His mother lifted a finger to her lip, thinking. "Come to think of it,   
yeah. He did have dog tags around his neck. That's strange though. The   
nearest army camp must be at least twenty miles from here."   
"Mommy, he doesn't look like he has a place to go," the child warned,   
still giving the empty mist a concerned flurry of glances. "Shouldn't we   
go back and help him or something? I mean, we have an extra room and he   
could-"   
"James! What are you thinking?" came the instant scold he was   
expecting, but dreading. Her green eyes were filled with confusion and   
surprise. "I'm sorry, but we can't just go picking people off the   
streets! You don't understand what kind of people there are out there!"   
"Mom!"   
"No! I will not tolerate anymore of this, Jim!"   
He flashed sad blue eyes at her stony-hard face, but seeing no reaction   
to show her softening, he turned them to the window. They sped on down   
the street, as their son watched the silver-blue mist. He heard her sigh   
with exasperation, and his father give a secretive smile at his son's   
compassion. 

He could feel a pressure that was alien to him, as he scraped the   
change from his pockets, with the pretty, blonde-haired bar girl   
watching him. She watched him with warm blue eyes, and a smile came to   
her lips as she watched the handsome army recruit give a sheepish grin   
as he pulled the bare change and pound notes from his pocket. She was   
impressed by his brilliant red hair and the way his steel-blue eyes   
seemed to be alive with a youth that would last forever.   

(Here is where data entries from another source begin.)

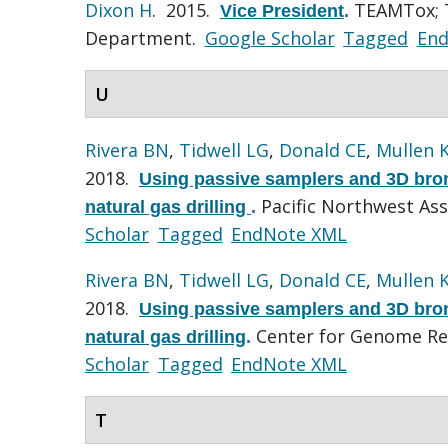
Dixon H
. 2015.
TEAMTox; T
Vice President
.
Department.
Google Scholar
Tagged
En
U
Rivera BN
,
Tidwell LG
,
Donald CE
,
Mullen 
2018.
Using passive samplers and 3D bronc
Pacific Northwest Ass
natural gas drilling
.
Scholar
Tagged
EndNote XML
Rivera BN
,
Tidwell LG
,
Donald CE
,
Mullen 
2018.
Using passive samplers and 3D bronc
Center for Genome Re
natural gas drilling
.
Scholar
Tagged
EndNote XML
T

The coins clattered noisily on the counter, and he dropped a pound note   
onto the pile to finish off the bill. Smiling, he brushed the spiky   
locks of red hair away from his forehead, then took his bacon cheese   
burger and wild cherry shake. The slim teen nodded to her, and turned to   
walk causally, with his jaunty stride, toward the door.   
The girl smiled, leaning against the counter, and watched him leave.   

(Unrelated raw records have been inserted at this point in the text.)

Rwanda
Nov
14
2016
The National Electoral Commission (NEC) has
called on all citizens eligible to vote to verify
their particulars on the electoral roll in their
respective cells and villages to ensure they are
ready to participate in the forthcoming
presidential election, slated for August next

Iris then turned to work again. 

Gene tried his most to make the burger last, but the incessant burning   
in his stomach was too much to resist, and he finished quickly before he   
made down the street. So, licking the grease off his lanky fingers, he   
lazily enjoyed his shake, as not to get a brain freeze. The night air   
was crisp with the reminiscences of rain, lying thick along the winds   
like a misty accent.   
He was still wet, but apparently, the wet clothes had made quite a   
first impression on the people on the street, so he gave an amused   
smile. The redhead had at least spread a reputation, and that was the   
only upside to his current life. The outlawed, fifteen year old orphan   
looked up suddenly as the drone of a radio on the street caught his   
attention, in the open display of a t.v. shop, and Gene paused to   
listen. It was an old radio, antique almost.   
The redhead stopped to listen and shoved his hands into his pockets   
after throwing away the shake. Overhead, the flinty gray skies were   
darkening with nightfall, and the faint light of stars shone in the gaps   
of the clouds. There was a content grin on his face, and the frivolous   
light of his childish spirit was undaunted in his blue eyes. For once,   
all his cares faded away, listening to the unfamiliar song but still   
feeling the carefree spark it had.   
"We interrupt this radio station for a news flash..."   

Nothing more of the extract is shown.